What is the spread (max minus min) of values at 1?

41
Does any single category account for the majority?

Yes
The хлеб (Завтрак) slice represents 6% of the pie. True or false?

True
***
THE TASK
Print each line of the material above verbatim.

ANSWER FOR THIS EXERCISE
What is the spread (max minus min) of values at 1?

41
Does any single category account for the majority?

Yes
The хлеб (Завтрак) slice represents 6% of the pie. True or false?

True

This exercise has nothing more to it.